Inaya Ahmed: Mother 'used pillow to kill daughter'
A woman accused of murdering her daughter told a relative that she put a pillow over the child's head, a court heard.
Nadia Ahmed, 44, told the High Court in Glasgow that her sister-in-law made the confession in the days following the death of 14-month-old Inaya Ahmed.
The child was on a life support machine for three days before she died.
Sadia Ahmed, 28, denies murdering Inaya at the family home in Glasgow on April 17 last year.
Nadia Ahmed told the court that she spoke to her sister-in-law in the kitchen of her home in Glasgow, where she lives with her husband and two daughters.

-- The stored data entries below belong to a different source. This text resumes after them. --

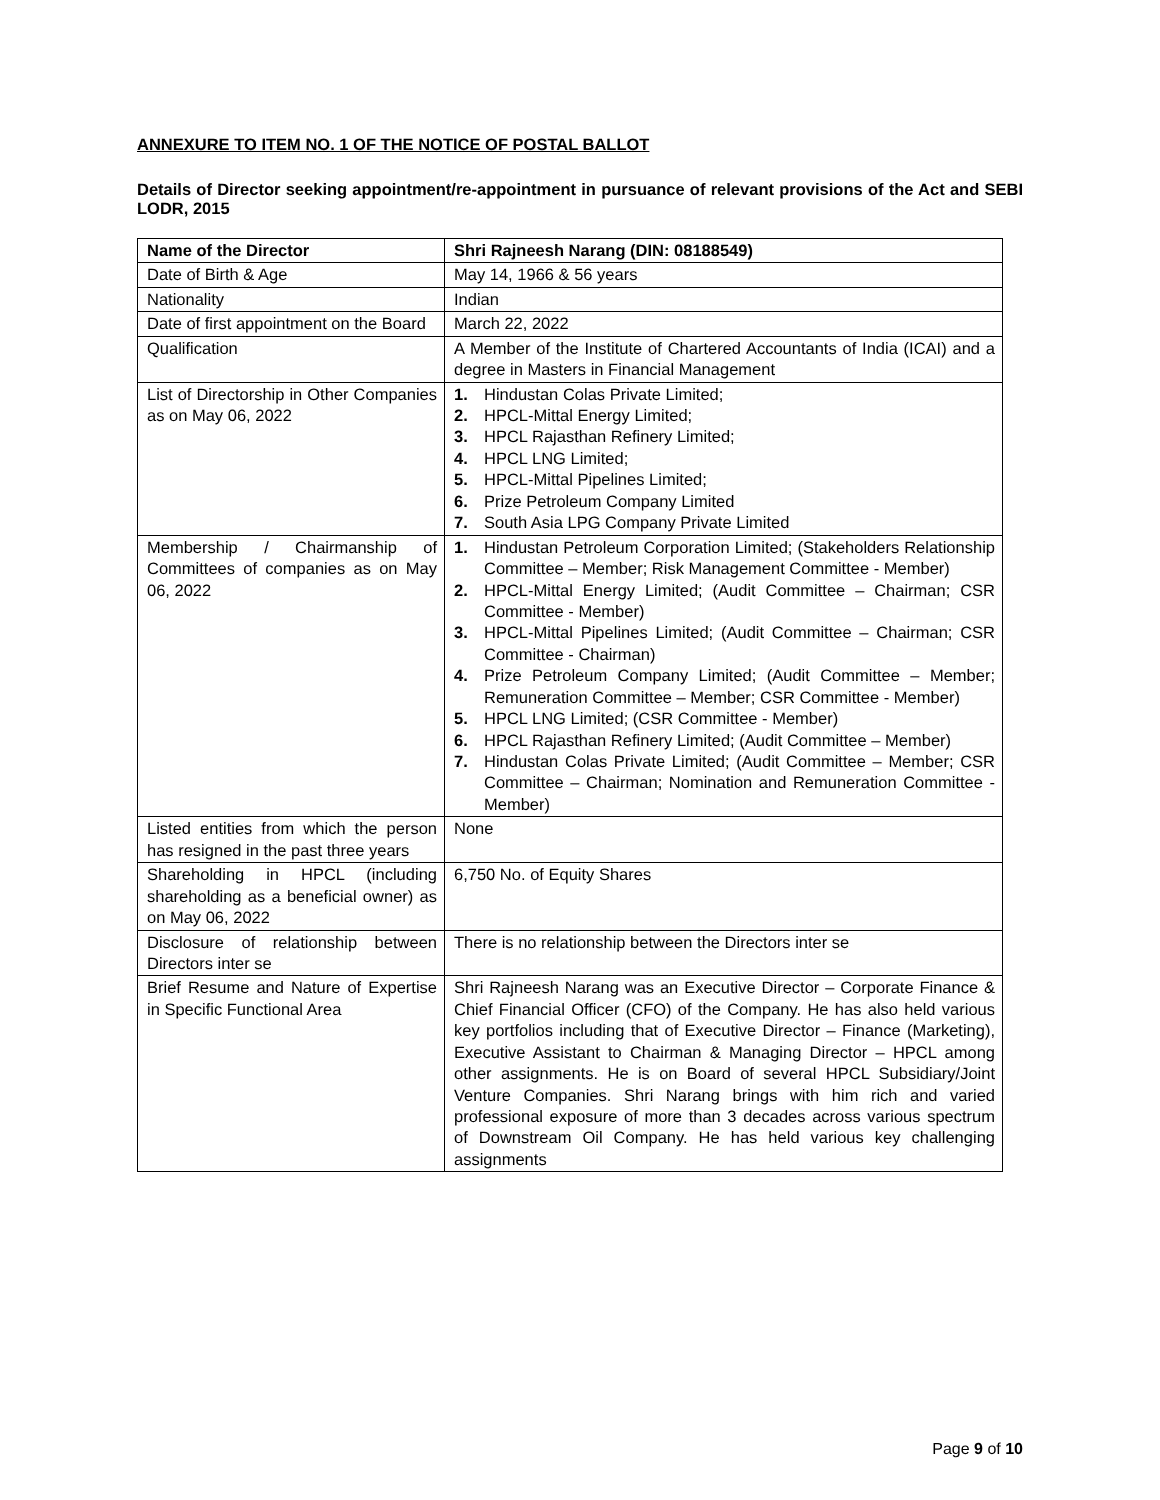ANNEXURE TO ITEM NO. 1 OF THE NOTICE OF POSTAL BALLOT
Details of Director seeking appointment/re-appointment in pursuance of relevant provisions of the Act and SEBI LODR, 2015
| Name of the Director | Shri Rajneesh Narang (DIN: 08188549) |
| Date of Birth & Age | May 14, 1966 & 56 years |
| Nationality | Indian |
| Date of first appointment on the Board | March 22, 2022 |
| Qualification | A Member of the Institute of Chartered Accountants of India (ICAI) and a degree in Masters in Financial Management |
| List of Directorship in Other Companies as on May 06, 2022 | 1. Hindustan Colas Private Limited; 2. HPCL-Mittal Energy Limited; 3. HPCL Rajasthan Refinery Limited; 4. HPCL LNG Limited; 5. HPCL-Mittal Pipelines Limited; 6. Prize Petroleum Company Limited 7. South Asia LPG Company Private Limited |
| Membership / Chairmanship of Committees of companies as on May 06, 2022 | 1. Hindustan Petroleum Corporation Limited; (Stakeholders Relationship Committee – Member; Risk Management Committee - Member) 2. HPCL-Mittal Energy Limited; (Audit Committee – Chairman; CSR Committee - Member) 3. HPCL-Mittal Pipelines Limited; (Audit Committee – Chairman; CSR Committee - Chairman) 4. Prize Petroleum Company Limited; (Audit Committee – Member; Remuneration Committee – Member; CSR Committee - Member) 5. HPCL LNG Limited; (CSR Committee - Member) 6. HPCL Rajasthan Refinery Limited; (Audit Committee – Member) 7. Hindustan Colas Private Limited; (Audit Committee – Member; CSR Committee – Chairman; Nomination and Remuneration Committee - Member) |
| Listed entities from which the person has resigned in the past three years | None |
| Shareholding in HPCL (including shareholding as a beneficial owner) as on May 06, 2022 | 6,750 No. of Equity Shares |
| Disclosure of relationship between Directors inter se | There is no relationship between the Directors inter se |
| Brief Resume and Nature of Expertise in Specific Functional Area | Shri Rajneesh Narang was an Executive Director – Corporate Finance & Chief Financial Officer (CFO) of the Company. He has also held various key portfolios including that of Executive Director – Finance (Marketing), Executive Assistant to Chairman & Managing Director – HPCL among other assignments. He is on Board of several HPCL Subsidiary/Joint Venture Companies. Shri Narang brings with him rich and varied professional exposure of more than 3 decades across various spectrum of Downstream Oil Company. He has held various key challenging assignments |
Page 9 of 10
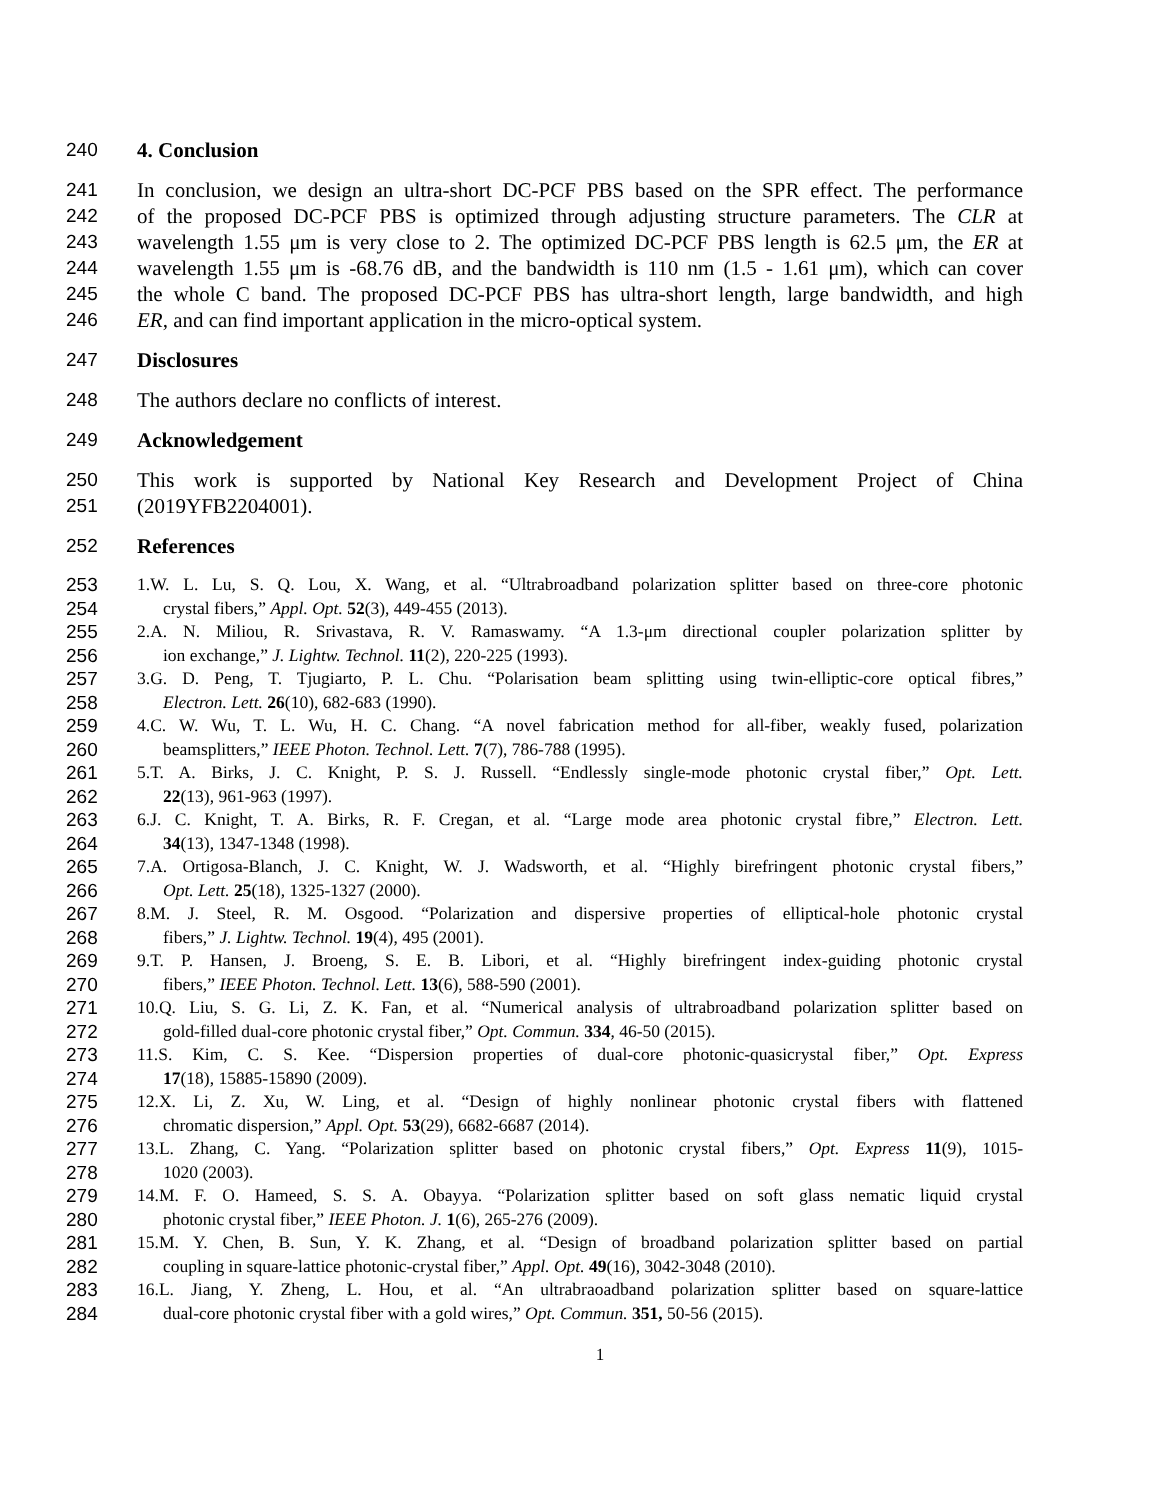240 4. Conclusion
241 In conclusion, we design an ultra-short DC-PCF PBS based on the SPR effect. The performance
242 of the proposed DC-PCF PBS is optimized through adjusting structure parameters. The CLR at
243 wavelength 1.55 μm is very close to 2. The optimized DC-PCF PBS length is 62.5 μm, the ER at
244 wavelength 1.55 μm is -68.76 dB, and the bandwidth is 110 nm (1.5 - 1.61 μm), which can cover
245 the whole C band. The proposed DC-PCF PBS has ultra-short length, large bandwidth, and high
246 ER, and can find important application in the micro-optical system.
247 Disclosures
248 The authors declare no conflicts of interest.
249 Acknowledgement
250 This work is supported by National Key Research and Development Project of China
251 (2019YFB2204001).
252 References
253 1.W. L. Lu, S. Q. Lou, X. Wang, et al. “Ultrabroadband polarization splitter based on three-core photonic
254 crystal fibers,” Appl. Opt. 52(3), 449-455 (2013).
255 2.A. N. Miliou, R. Srivastava, R. V. Ramaswamy. “A 1.3-μm directional coupler polarization splitter by
256 ion exchange,” J. Lightw. Technol. 11(2), 220-225 (1993).
257 3.G. D. Peng, T. Tjugiarto, P. L. Chu. “Polarisation beam splitting using twin-elliptic-core optical fibres,”
258 Electron. Lett. 26(10), 682-683 (1990).
259 4.C. W. Wu, T. L. Wu, H. C. Chang. “A novel fabrication method for all-fiber, weakly fused, polarization
260 beamsplitters,” IEEE Photon. Technol. Lett. 7(7), 786-788 (1995).
261 5.T. A. Birks, J. C. Knight, P. S. J. Russell. “Endlessly single-mode photonic crystal fiber,” Opt. Lett.
262 22(13), 961-963 (1997).
263 6.J. C. Knight, T. A. Birks, R. F. Cregan, et al. “Large mode area photonic crystal fibre,” Electron. Lett.
264 34(13), 1347-1348 (1998).
265 7.A. Ortigosa-Blanch, J. C. Knight, W. J. Wadsworth, et al. “Highly birefringent photonic crystal fibers,”
266 Opt. Lett. 25(18), 1325-1327 (2000).
267 8.M. J. Steel, R. M. Osgood. “Polarization and dispersive properties of elliptical-hole photonic crystal
268 fibers,” J. Lightw. Technol. 19(4), 495 (2001).
269 9.T. P. Hansen, J. Broeng, S. E. B. Libori, et al. “Highly birefringent index-guiding photonic crystal
270 fibers,” IEEE Photon. Technol. Lett. 13(6), 588-590 (2001).
271 10.Q. Liu, S. G. Li, Z. K. Fan, et al. “Numerical analysis of ultrabroadband polarization splitter based on
272 gold-filled dual-core photonic crystal fiber,” Opt. Commun. 334, 46-50 (2015).
273 11.S. Kim, C. S. Kee. “Dispersion properties of dual-core photonic-quasicrystal fiber,” Opt. Express
274 17(18), 15885-15890 (2009).
275 12.X. Li, Z. Xu, W. Ling, et al. “Design of highly nonlinear photonic crystal fibers with flattened
276 chromatic dispersion,” Appl. Opt. 53(29), 6682-6687 (2014).
277 13.L. Zhang, C. Yang. “Polarization splitter based on photonic crystal fibers,” Opt. Express 11(9), 1015-
278 1020 (2003).
279 14.M. F. O. Hameed, S. S. A. Obayya. “Polarization splitter based on soft glass nematic liquid crystal
280 photonic crystal fiber,” IEEE Photon. J. 1(6), 265-276 (2009).
281 15.M. Y. Chen, B. Sun, Y. K. Zhang, et al. “Design of broadband polarization splitter based on partial
282 coupling in square-lattice photonic-crystal fiber,” Appl. Opt. 49(16), 3042-3048 (2010).
283 16.L. Jiang, Y. Zheng, L. Hou, et al. “An ultrabraoadband polarization splitter based on square-lattice
284 dual-core photonic crystal fiber with a gold wires,” Opt. Commun. 351, 50-56 (2015).
1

She asked Sadia Ahmed what happened to Inaya.
Prosecutor Paul Kearney asked Mrs Ahmed: "Did she answer you at first," and she replied: "No, she said it was between her and Allah.."
The jury heard that Mrs Ahmed kept asking what had happened.
Mr Kearney said: "Did Sadia tell you something?"
Mrs Ahmed replied: "Yes. She told me when she took Inaya upstairs to her bedroom she put a pillow on her face."
'Screaming and crying'
The witness was then asked: "How did you feel," and responded: "I felt that my brain had become frozen."
At this point Mrs Ahmed broke down in tears and the court was adjourned.
Earlier, Sadia Ahmed's father-in-law, Afzal Ahmed, gave evidence at the trial.
Mr Kearney asked the 73-year-old what had happened on the morning of 17 April last year.
Speaking through an interpreter, he said: "Just before 11am, at about 10.50am, my wife was holding Inaya against her left shoulder. She was screaming and crying and she said: 'Sadia has killed Inaya.'"
Mr Ahmed added: "I jumped off the bed and took Inaya off her and gave her to my daughter Shagufta."
Mr Kearney asked: "How was Inaya?" and Mr Ahmed replied: "Her lips were blue and she was just like dead."
Mr Ahmed also told the jury: "My wife woke me up. She said the baby was dead. I asked what happened and she said: 'Maybe Sadia was feeding her and she's not breathing and maybe in anger she killed her.'"
Defence QC Ian Duguid said: "It seems likely your wife took a guess, do you agree?" and Mr Ahmed replied: "Yes, it must be a guess because she did not know."
Mr Ahmed agreed that he was questioned three times by police and never told them about what he claimed his wife said to him.
The trial before Lord Mathews continues.